**Requirement**
Show each line of the listing below that contains the string "history", matching case exactly.

**Dataset extract**
::::

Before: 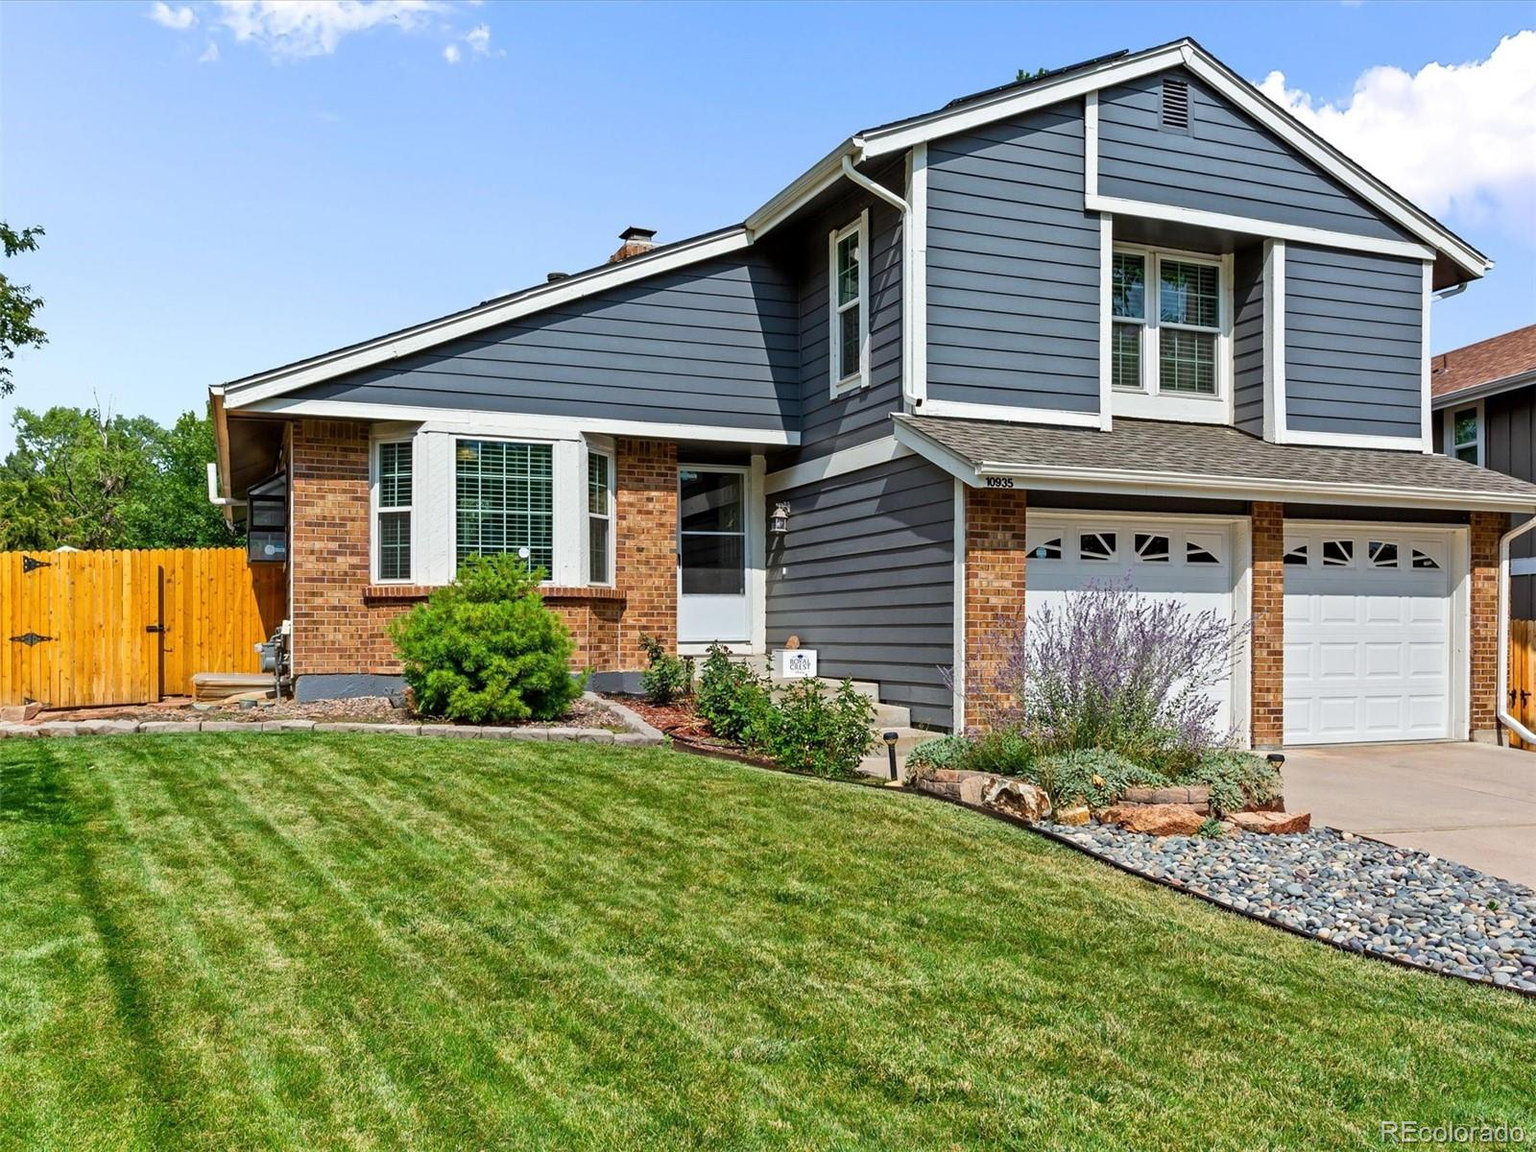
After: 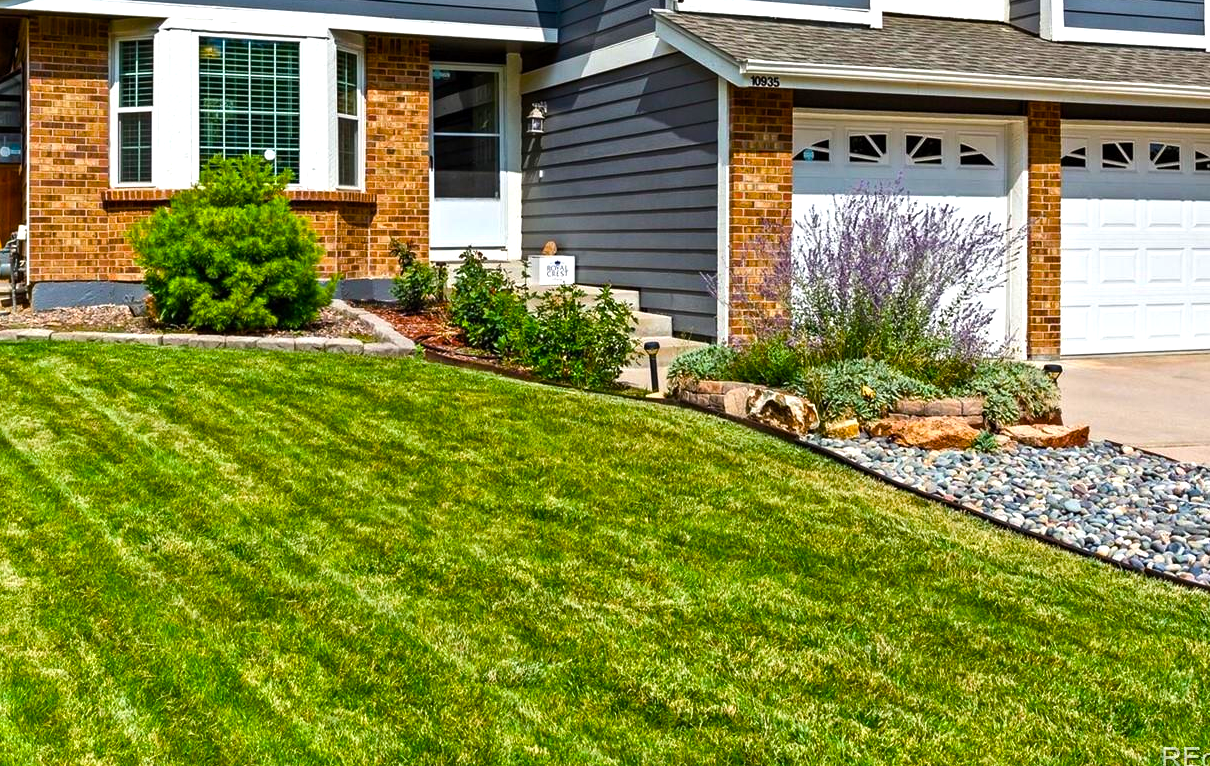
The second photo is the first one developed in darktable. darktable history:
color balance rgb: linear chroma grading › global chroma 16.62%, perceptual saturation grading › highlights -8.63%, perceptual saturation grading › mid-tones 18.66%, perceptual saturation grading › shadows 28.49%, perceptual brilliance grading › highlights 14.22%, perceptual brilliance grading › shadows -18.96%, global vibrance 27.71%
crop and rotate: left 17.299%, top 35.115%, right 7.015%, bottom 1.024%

::::

**Task result**
The second photo is the first one developed in darktable. darktable history:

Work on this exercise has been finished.